Open and flexible, with better support
An AI model predicts output based on complex algorithms. This can make it difficult to understand how the system arrived at its decision and challenging to debug, diagnose, and fix errors. Explainable AI (XAI) aims to address these challenges by providing insights into how AI models arrive at their decisions. This helps humans understand the reasoning behind the AI output and makes it easier to diagnose and fix errors. This transparency can help to build trust in AI systems.
To help with transparency and explainability, TAO Toolkit will now be available as source-open. Developers will be able to view feature maps from internal layers, as well as plot activation heat maps to better understand the reasoning behind AI predictions. In addition, having access to the source code will give developers the flexibility to create customized AI, improve debug capability, and increase trust in their models.

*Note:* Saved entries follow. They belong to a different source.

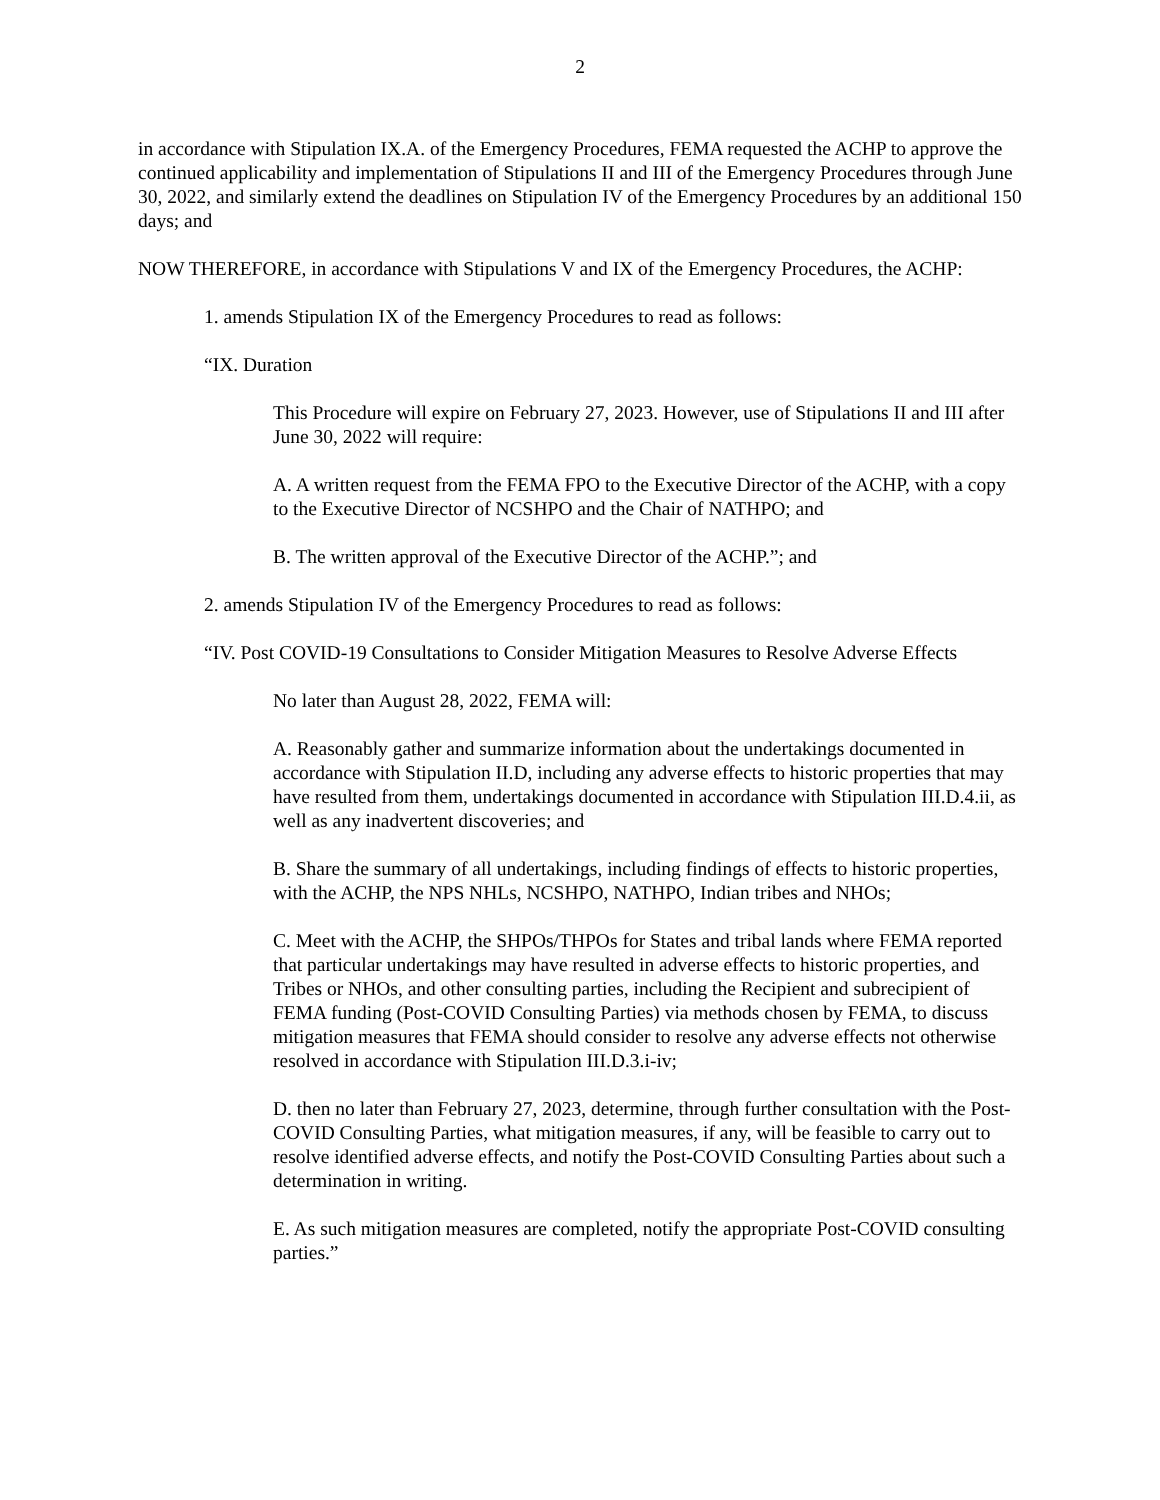2
in accordance with Stipulation IX.A. of the Emergency Procedures, FEMA requested the ACHP to approve the continued applicability and implementation of Stipulations II and III of the Emergency Procedures through June 30, 2022, and similarly extend the deadlines on Stipulation IV of the Emergency Procedures by an additional 150 days; and
NOW THEREFORE, in accordance with Stipulations V and IX of the Emergency Procedures, the ACHP:
1. amends Stipulation IX of the Emergency Procedures to read as follows:
“IX. Duration
This Procedure will expire on February 27, 2023. However, use of Stipulations II and III after June 30, 2022 will require:
A. A written request from the FEMA FPO to the Executive Director of the ACHP, with a copy to the Executive Director of NCSHPO and the Chair of NATHPO; and
B. The written approval of the Executive Director of the ACHP.”; and
2. amends Stipulation IV of the Emergency Procedures to read as follows:
“IV. Post COVID-19 Consultations to Consider Mitigation Measures to Resolve Adverse Effects
No later than August 28, 2022, FEMA will:
A. Reasonably gather and summarize information about the undertakings documented in accordance with Stipulation II.D, including any adverse effects to historic properties that may have resulted from them, undertakings documented in accordance with Stipulation III.D.4.ii, as well as any inadvertent discoveries; and
B. Share the summary of all undertakings, including findings of effects to historic properties, with the ACHP, the NPS NHLs, NCSHPO, NATHPO, Indian tribes and NHOs;
C. Meet with the ACHP, the SHPOs/THPOs for States and tribal lands where FEMA reported that particular undertakings may have resulted in adverse effects to historic properties, and Tribes or NHOs, and other consulting parties, including the Recipient and subrecipient of FEMA funding (Post-COVID Consulting Parties) via methods chosen by FEMA, to discuss mitigation measures that FEMA should consider to resolve any adverse effects not otherwise resolved in accordance with Stipulation III.D.3.i-iv;
D. then no later than February 27, 2023, determine, through further consultation with the Post-COVID Consulting Parties, what mitigation measures, if any, will be feasible to carry out to resolve identified adverse effects, and notify the Post-COVID Consulting Parties about such a determination in writing.
E. As such mitigation measures are completed, notify the appropriate Post-COVID consulting parties.”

NVIDIA TAO Toolkit is enterprise-ready and available through NVIDIA AI Enterprise (NVAIE). NVAIE provides companies with business-critical support, access to NVIDIA AI experts, and priority security fixes. Join NVAIE to get support from AI experts.
Integration with cloud services
NVIDIA TAO Toolkit 5.0 is integrated into various AI services that you might already use, such as Google Vertex AI, AzureML, Azure Kubernetes service, Google GKE, and Amazon EKS.
Summary
TAO Toolkit offers a platform for any developer, in any service, and on any device to easily transfer-learn their custom models, perform quantization and pruning, manage complex training workflows, and perform AI-assisted annotation with no coding requirements.